Information on travel conditions, visa requirements, currency
and customs regulations, legal holidays, and other items of
interest to travelers also may be obtained before your departure
from a country's embassy and/or consulates in the U.S. (for
this country, see "Principal Government Officials"
listing in this publication).
U.S. citizens who are long-term visitors or traveling in dangerous
areas are encouraged to register their travel via the State
Department’s travel registration web site at https://travelregistration.state.gov
or at the Consular section of the U.S. embassy upon arrival
in a country by filling out a short form and sending in a copy
of their passports. This may help family members contact you
in case of an emergency.
Further Electronic Information
Department of State Web Site. Available on the Internet at http://www.state.gov,
the Department of State web site provides timely, global access
to official U.S. foreign policy information, including Background
Notes and daily press briefings along with the directory of
key officers of Foreign Service posts and more.
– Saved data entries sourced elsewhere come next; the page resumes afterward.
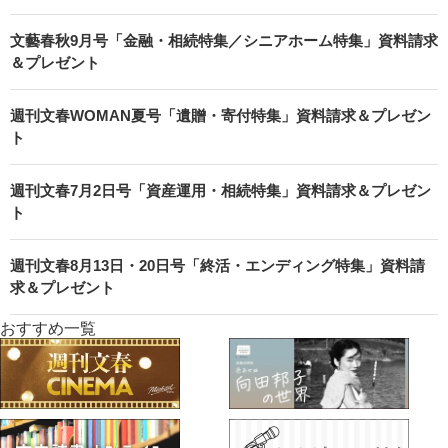
文藝春秋9月号「金融・相続特集／シニアホーム特集」資料請求
＆プレゼント
週刊文春WOMAN夏号「遺贈・寄付特集」資料請求＆プレゼン
ト
週刊文春7月2日号「資産運用・相続特集」資料請求＆プレゼン
ト
週刊文春8月13日・20日号「終活・エンディング特集」資料請
求＆プレゼント
おすすめ一覧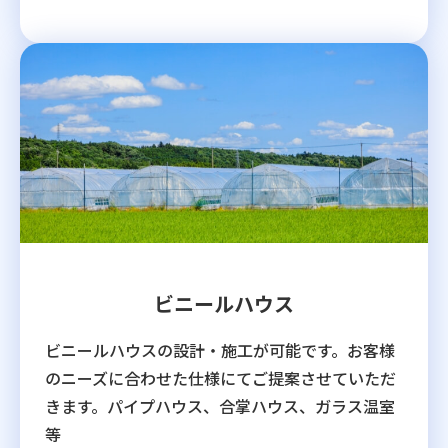
ビニールハウス
ビニールハウスの設計・施工が可能です。お客様
のニーズに合わせた仕様にてご提案させていただ
きます。パイプハウス、合掌ハウス、ガラス温室
等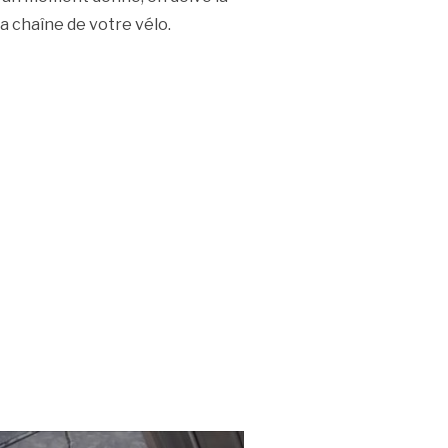
a chaîne de votre vélo.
Export.gov provides a portal to all export-related assistance
and market information offered by the federal government and
provides trade leads, free export counseling, help with the
export process, and more.
STAT-USA/Internet, a service of the U.S. Department of Commerce,
provides authoritative economic, business, and international
trade information from the Federal government. The site includes
current and historical trade-related releases, international
market research, trade opportunities, and country analysis and
provides access to the National Trade Data Bank.